Available data
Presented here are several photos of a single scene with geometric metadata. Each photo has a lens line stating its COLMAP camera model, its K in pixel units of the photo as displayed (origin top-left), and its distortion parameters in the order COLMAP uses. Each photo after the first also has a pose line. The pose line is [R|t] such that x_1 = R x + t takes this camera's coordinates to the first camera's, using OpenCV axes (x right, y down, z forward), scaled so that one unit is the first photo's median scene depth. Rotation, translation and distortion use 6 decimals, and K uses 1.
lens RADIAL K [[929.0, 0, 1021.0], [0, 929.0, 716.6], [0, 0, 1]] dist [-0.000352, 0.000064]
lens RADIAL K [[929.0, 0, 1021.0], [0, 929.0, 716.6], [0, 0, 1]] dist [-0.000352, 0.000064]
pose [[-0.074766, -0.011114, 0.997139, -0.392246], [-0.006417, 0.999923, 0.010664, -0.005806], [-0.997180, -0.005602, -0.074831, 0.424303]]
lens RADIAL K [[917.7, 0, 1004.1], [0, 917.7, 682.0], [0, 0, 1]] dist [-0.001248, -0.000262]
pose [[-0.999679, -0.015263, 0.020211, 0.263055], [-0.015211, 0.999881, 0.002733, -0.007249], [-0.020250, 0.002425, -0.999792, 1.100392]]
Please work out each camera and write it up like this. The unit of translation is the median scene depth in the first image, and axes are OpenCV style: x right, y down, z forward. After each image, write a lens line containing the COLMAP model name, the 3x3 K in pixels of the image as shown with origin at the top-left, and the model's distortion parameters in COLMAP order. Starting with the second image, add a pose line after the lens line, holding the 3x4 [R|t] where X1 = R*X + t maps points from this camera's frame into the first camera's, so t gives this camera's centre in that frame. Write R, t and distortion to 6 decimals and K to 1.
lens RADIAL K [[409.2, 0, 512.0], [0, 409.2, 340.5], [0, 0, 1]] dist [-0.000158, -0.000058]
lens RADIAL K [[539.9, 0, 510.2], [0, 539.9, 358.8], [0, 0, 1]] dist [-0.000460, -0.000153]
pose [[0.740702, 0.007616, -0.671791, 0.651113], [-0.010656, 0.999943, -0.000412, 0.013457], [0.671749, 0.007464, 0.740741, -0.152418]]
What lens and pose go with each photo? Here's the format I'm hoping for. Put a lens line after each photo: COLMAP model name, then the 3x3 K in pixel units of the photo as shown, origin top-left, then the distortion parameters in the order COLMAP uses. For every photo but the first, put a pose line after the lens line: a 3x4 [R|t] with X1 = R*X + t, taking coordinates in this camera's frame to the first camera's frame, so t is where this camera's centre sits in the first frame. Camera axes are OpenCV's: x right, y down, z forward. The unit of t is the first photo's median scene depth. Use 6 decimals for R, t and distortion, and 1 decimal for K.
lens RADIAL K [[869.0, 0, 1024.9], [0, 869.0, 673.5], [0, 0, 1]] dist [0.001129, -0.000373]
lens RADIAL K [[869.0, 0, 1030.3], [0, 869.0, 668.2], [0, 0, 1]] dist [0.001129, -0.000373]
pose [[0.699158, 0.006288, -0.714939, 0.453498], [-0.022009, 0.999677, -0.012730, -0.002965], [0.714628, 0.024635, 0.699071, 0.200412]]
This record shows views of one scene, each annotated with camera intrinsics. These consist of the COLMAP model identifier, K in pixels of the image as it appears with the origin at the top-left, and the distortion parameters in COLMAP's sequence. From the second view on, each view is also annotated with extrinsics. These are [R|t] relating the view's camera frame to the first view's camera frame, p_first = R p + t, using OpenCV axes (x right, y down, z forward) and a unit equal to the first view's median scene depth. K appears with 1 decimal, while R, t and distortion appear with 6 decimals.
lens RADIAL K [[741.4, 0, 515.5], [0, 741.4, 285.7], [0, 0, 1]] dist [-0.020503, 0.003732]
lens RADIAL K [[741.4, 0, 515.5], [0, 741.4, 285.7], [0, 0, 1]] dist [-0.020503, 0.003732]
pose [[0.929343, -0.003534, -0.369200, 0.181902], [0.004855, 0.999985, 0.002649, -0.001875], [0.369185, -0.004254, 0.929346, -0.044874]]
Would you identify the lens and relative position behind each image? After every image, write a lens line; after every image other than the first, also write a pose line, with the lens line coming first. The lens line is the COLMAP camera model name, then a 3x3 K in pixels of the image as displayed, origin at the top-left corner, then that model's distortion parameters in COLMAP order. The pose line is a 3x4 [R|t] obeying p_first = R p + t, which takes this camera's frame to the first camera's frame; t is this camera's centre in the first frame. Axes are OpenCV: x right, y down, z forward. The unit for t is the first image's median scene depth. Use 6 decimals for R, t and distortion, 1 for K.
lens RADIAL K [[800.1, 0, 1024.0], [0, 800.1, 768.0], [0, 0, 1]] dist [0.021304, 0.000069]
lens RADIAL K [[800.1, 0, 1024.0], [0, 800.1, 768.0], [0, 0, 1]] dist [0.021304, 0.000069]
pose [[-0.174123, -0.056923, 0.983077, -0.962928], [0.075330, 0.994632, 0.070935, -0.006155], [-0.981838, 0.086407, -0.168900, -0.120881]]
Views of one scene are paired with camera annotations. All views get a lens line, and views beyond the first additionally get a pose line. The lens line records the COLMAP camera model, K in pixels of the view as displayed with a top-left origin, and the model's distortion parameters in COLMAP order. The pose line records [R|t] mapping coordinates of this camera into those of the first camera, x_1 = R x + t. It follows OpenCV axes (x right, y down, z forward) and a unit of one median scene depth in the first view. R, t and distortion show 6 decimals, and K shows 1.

Work instruction
Every record above must be duplicated exactly.

The completed task
Presented here are several photos of a single scene with geometric metadata. Each photo has a lens line stating its COLMAP camera model, its K in pixel units of the photo as displayed (origin top-left), and its distortion parameters in the order COLMAP uses. Each photo after the first also has a pose line. The pose line is [R|t] such that x_1 = R x + t takes this camera's coordinates to the first camera's, using OpenCV axes (x right, y down, z forward), scaled so that one unit is the first photo's median scene depth. Rotation, translation and distortion use 6 decimals, and K uses 1.
lens RADIAL K [[929.0, 0, 1021.0], [0, 929.0, 716.6], [0, 0, 1]] dist [-0.000352, 0.000064]
lens RADIAL K [[929.0, 0, 1021.0], [0, 929.0, 716.6], [0, 0, 1]] dist [-0.000352, 0.000064]
pose [[-0.074766, -0.011114, 0.997139, -0.392246], [-0.006417, 0.999923, 0.010664, -0.005806], [-0.997180, -0.005602, -0.074831, 0.424303]]
lens RADIAL K [[917.7, 0, 1004.1], [0, 917.7, 682.0], [0, 0, 1]] dist [-0.001248, -0.000262]
pose [[-0.999679, -0.015263, 0.020211, 0.263055], [-0.015211, 0.999881, 0.002733, -0.007249], [-0.020250, 0.002425, -0.999792, 1.100392]]
Please work out each camera and write it up like this. The unit of translation is the median scene depth in the first image, and axes are OpenCV style: x right, y down, z forward. After each image, write a lens line containing the COLMAP model name, the 3x3 K in pixels of the image as shown with origin at the top-left, and the model's distortion parameters in COLMAP order. Starting with the second image, add a pose line after the lens line, holding the 3x4 [R|t] where X1 = R*X + t maps points from this camera's frame into the first camera's, so t gives this camera's centre in that frame. Write R, t and distortion to 6 decimals and K to 1.
lens RADIAL K [[409.2, 0, 512.0], [0, 409.2, 340.5], [0, 0, 1]] dist [-0.000158, -0.000058]
lens RADIAL K [[539.9, 0, 510.2], [0, 539.9, 358.8], [0, 0, 1]] dist [-0.000460, -0.000153]
pose [[0.740702, 0.007616, -0.671791, 0.651113], [-0.010656, 0.999943, -0.000412, 0.013457], [0.671749, 0.007464, 0.740741, -0.152418]]
What lens and pose go with each photo? Here's the format I'm hoping for. Put a lens line after each photo: COLMAP model name, then the 3x3 K in pixel units of the photo as shown, origin top-left, then the distortion parameters in the order COLMAP uses. For every photo but the first, put a pose line after the lens line: a 3x4 [R|t] with X1 = R*X + t, taking coordinates in this camera's frame to the first camera's frame, so t is where this camera's centre sits in the first frame. Camera axes are OpenCV's: x right, y down, z forward. The unit of t is the first photo's median scene depth. Use 6 decimals for R, t and distortion, and 1 decimal for K.
lens RADIAL K [[869.0, 0, 1024.9], [0, 869.0, 673.5], [0, 0, 1]] dist [0.001129, -0.000373]
lens RADIAL K [[869.0, 0, 1030.3], [0, 869.0, 668.2], [0, 0, 1]] dist [0.001129, -0.000373]
pose [[0.699158, 0.006288, -0.714939, 0.453498], [-0.022009, 0.999677, -0.012730, -0.002965], [0.714628, 0.024635, 0.699071, 0.200412]]
This record shows views of one scene, each annotated with camera intrinsics. These consist of the COLMAP model identifier, K in pixels of the image as it appears with the origin at the top-left, and the distortion parameters in COLMAP's sequence. From the second view on, each view is also annotated with extrinsics. These are [R|t] relating the view's camera frame to the first view's camera frame, p_first = R p + t, using OpenCV axes (x right, y down, z forward) and a unit equal to the first view's median scene depth. K appears with 1 decimal, while R, t and distortion appear with 6 decimals.
lens RADIAL K [[741.4, 0, 515.5], [0, 741.4, 285.7], [0, 0, 1]] dist [-0.020503, 0.003732]
lens RADIAL K [[741.4, 0, 515.5], [0, 741.4, 285.7], [0, 0, 1]] dist [-0.020503, 0.003732]
pose [[0.929343, -0.003534, -0.369200, 0.181902], [0.004855, 0.999985, 0.002649, -0.001875], [0.369185, -0.004254, 0.929346, -0.044874]]
Would you identify the lens and relative position behind each image? After every image, write a lens line; after every image other than the first, also write a pose line, with the lens line coming first. The lens line is the COLMAP camera model name, then a 3x3 K in pixels of the image as displayed, origin at the top-left corner, then that model's distortion parameters in COLMAP order. The pose line is a 3x4 [R|t] obeying p_first = R p + t, which takes this camera's frame to the first camera's frame; t is this camera's centre in the first frame. Axes are OpenCV: x right, y down, z forward. The unit for t is the first image's median scene depth. Use 6 decimals for R, t and distortion, 1 for K.
lens RADIAL K [[800.1, 0, 1024.0], [0, 800.1, 768.0], [0, 0, 1]] dist [0.021304, 0.000069]
lens RADIAL K [[800.1, 0, 1024.0], [0, 800.1, 768.0], [0, 0, 1]] dist [0.021304, 0.000069]
pose [[-0.174123, -0.056923, 0.983077, -0.962928], [0.075330, 0.994632, 0.070935, -0.006155], [-0.981838, 0.086407, -0.168900, -0.120881]]
Views of one scene are paired with camera annotations. All views get a lens line, and views beyond the first additionally get a pose line. The lens line records the COLMAP camera model, K in pixels of the view as displayed with a top-left origin, and the model's distortion parameters in COLMAP order. The pose line records [R|t] mapping coordinates of this camera into those of the first camera, x_1 = R x + t. It follows OpenCV axes (x right, y down, z forward) and a unit of one median scene depth in the first view. R, t and distortion show 6 decimals, and K shows 1.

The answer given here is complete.